[Manchester—Monday, 13 August 1866]
Monday—a morning of mist. Upon awaking the fog-bell was the first sound which fell upon our ear. After breakfast the rays of the burning sun fell through the watery drops of which the sky seemed made up and shone classily on the grass and flowers. The cobwebs “shook their threaded tears in the wind” and the earth lay wrapped in a weird still beauty most unlike the noisy music of a summer morning, half sun half shadow yet so strangely conmingled it were hard to tell whether sun or shadow made up the larger portion of our day. Do we ever know until the sun predominates and burns away into high noon the full value of these water-drops of existence which make our waste places green and the sunshine, when it appears, more brilliant.
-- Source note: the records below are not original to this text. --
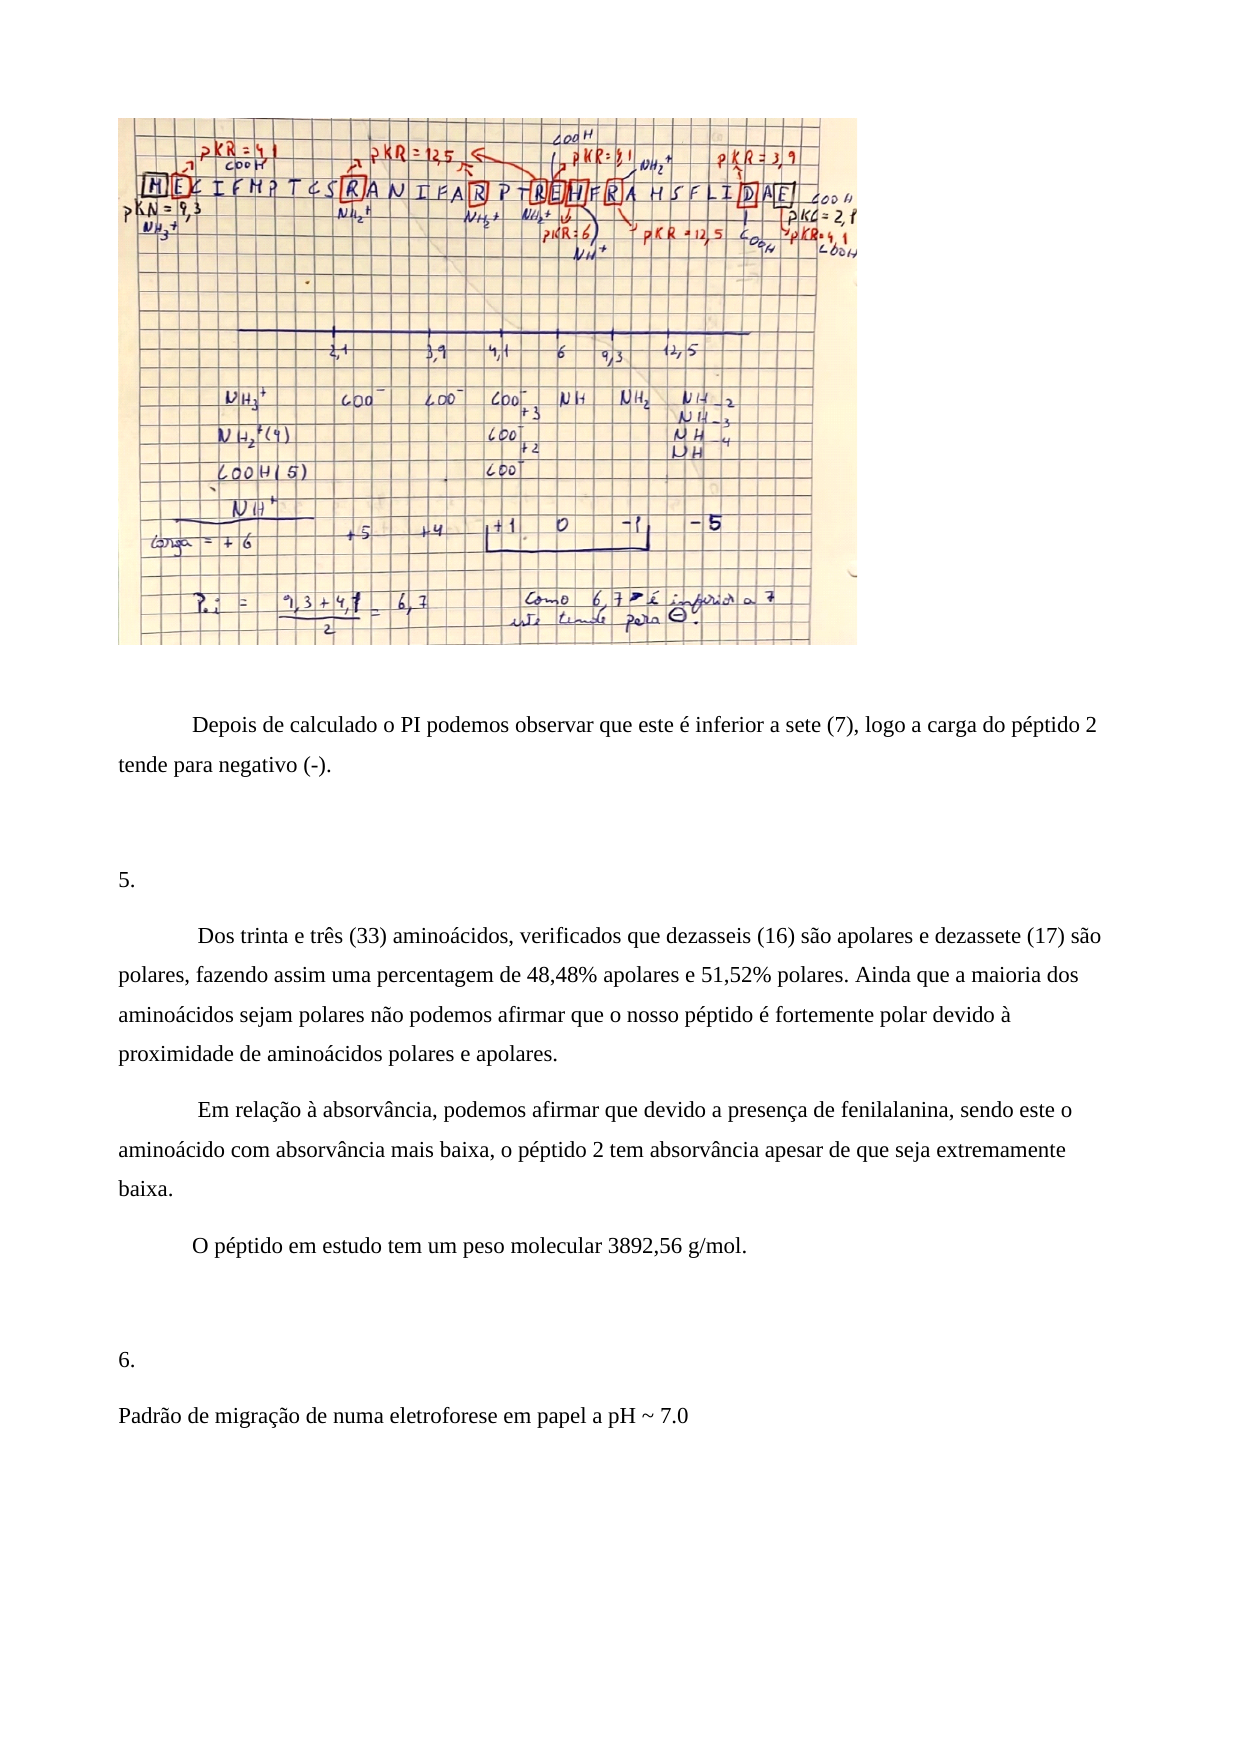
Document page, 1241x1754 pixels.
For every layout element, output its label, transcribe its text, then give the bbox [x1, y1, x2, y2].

text Padrão de migração de numa eletroforese em papel a pH ~ 7.0 [118, 1403, 1122, 1429]
text 6. [118, 1346, 1122, 1373]
text Dos trinta e três (33) aminoácidos, verificados que dezasseis (16) são apolares e dezassete (17) são polares, fazendo assim uma percentagem de 48,48% apolares e 51,52% polares. Ainda que a maioria dos aminoácidos sejam polares não podemos afirmar que o nosso péptido é fortemente polar devido à proximidade de aminoácidos polares e apolares. [118, 922, 1122, 1067]
text 5. [118, 866, 1122, 892]
text O péptido em estudo tem um peso molecular 3892,56 g/mol. [118, 1232, 1122, 1258]
text Depois de calculado o PI podemos observar que este é inferior a sete (7), logo a carga do péptido 2 tende para negativo (-). [118, 712, 1122, 777]
text Em relação à absorvância, podemos afirmar que devido a presença de fenilalanina, sendo este o aminoácido com absorvância mais baixa, o péptido 2 tem absorvância apesar de que seja extremamente baixa. [118, 1097, 1122, 1202]
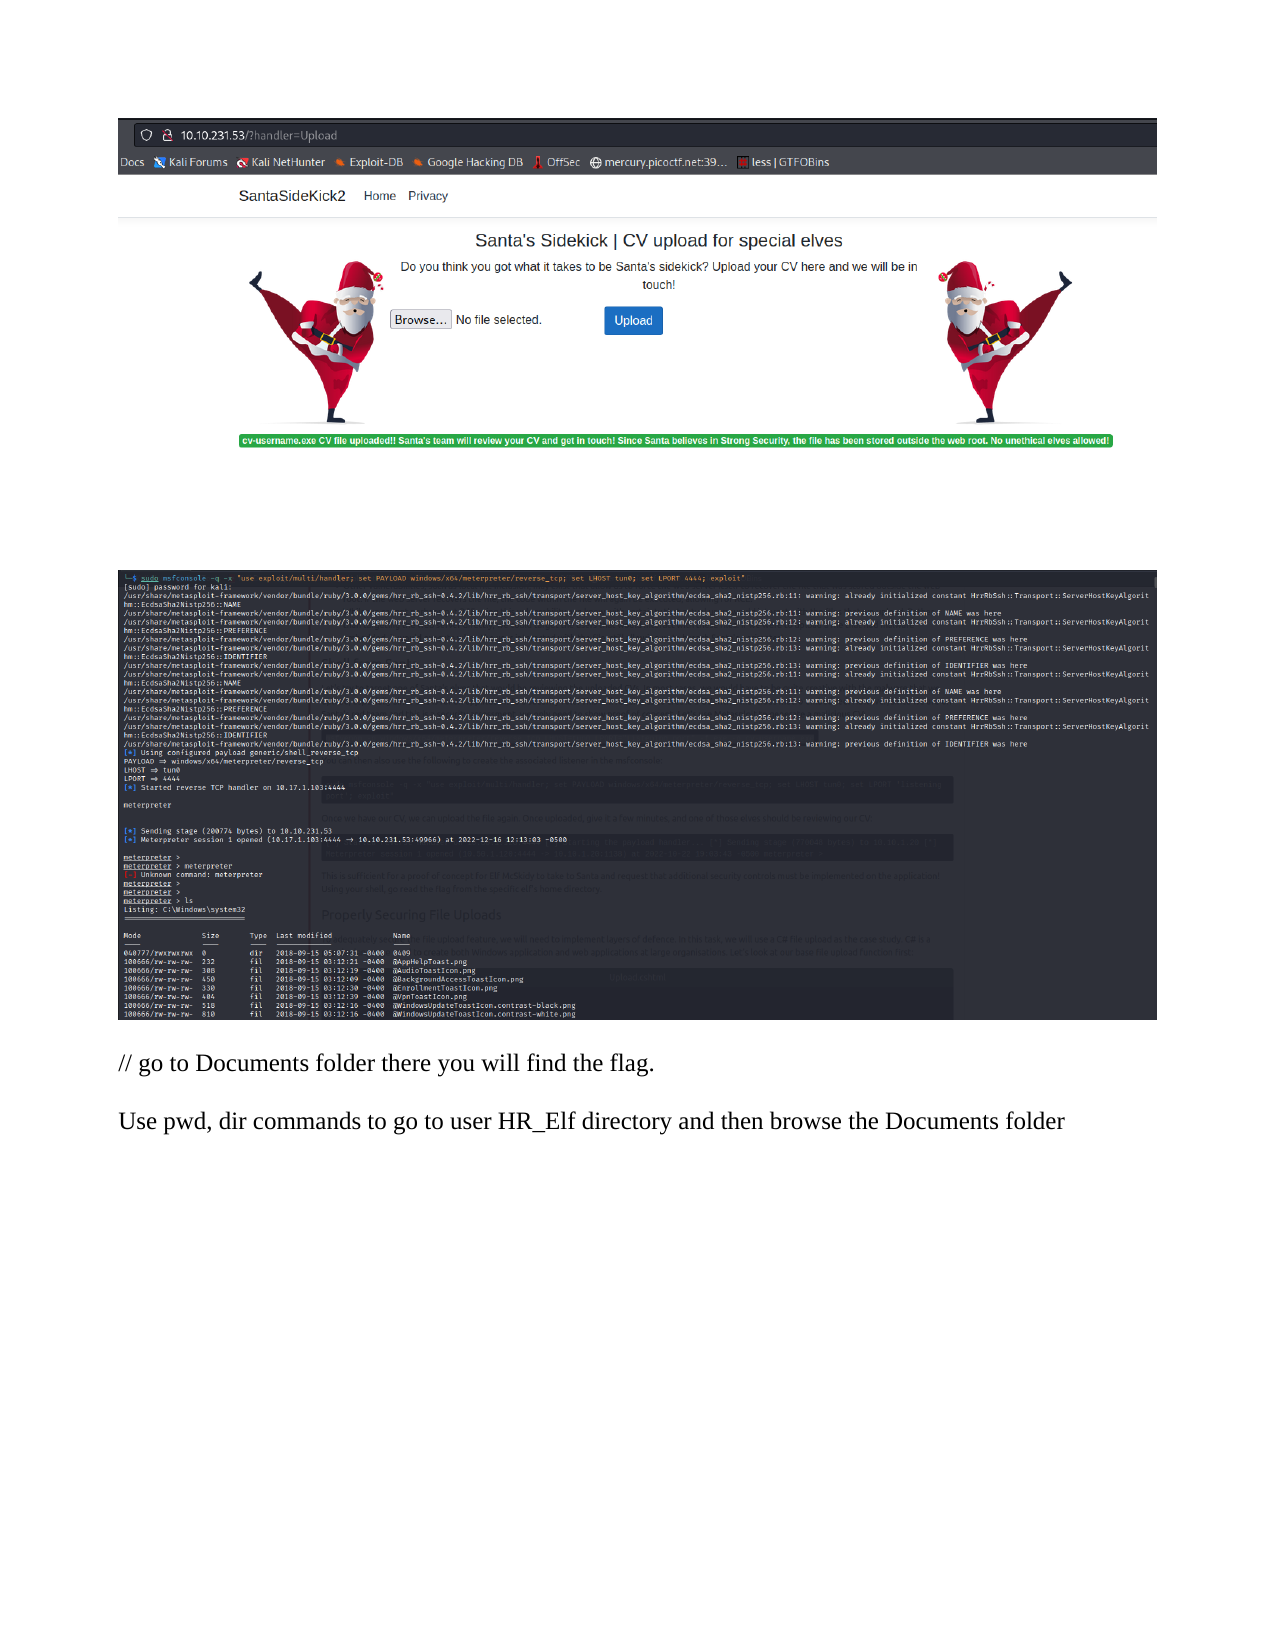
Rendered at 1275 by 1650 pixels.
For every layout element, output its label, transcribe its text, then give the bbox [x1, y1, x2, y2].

What would I give to render permanent even to memory the beauty of this morning—the weird mist resolving itself into a giant figure at length and stalking away over the far seas—the vision of the sadness of the seas,—the strength and life and glory of the land, sharply contrasted, like the life of one smitten by sorrow when standing by another in the full light of love’s joy.
Mr & Mrs Aldrich and Dr Bellows came and the rest of the day was given to company and gay talk. But my mind constantly reverts to the dear solemn hours by the shore with no one but the sea to speak, when I seem to touch the border of infinity. Dear little Lillian is ill.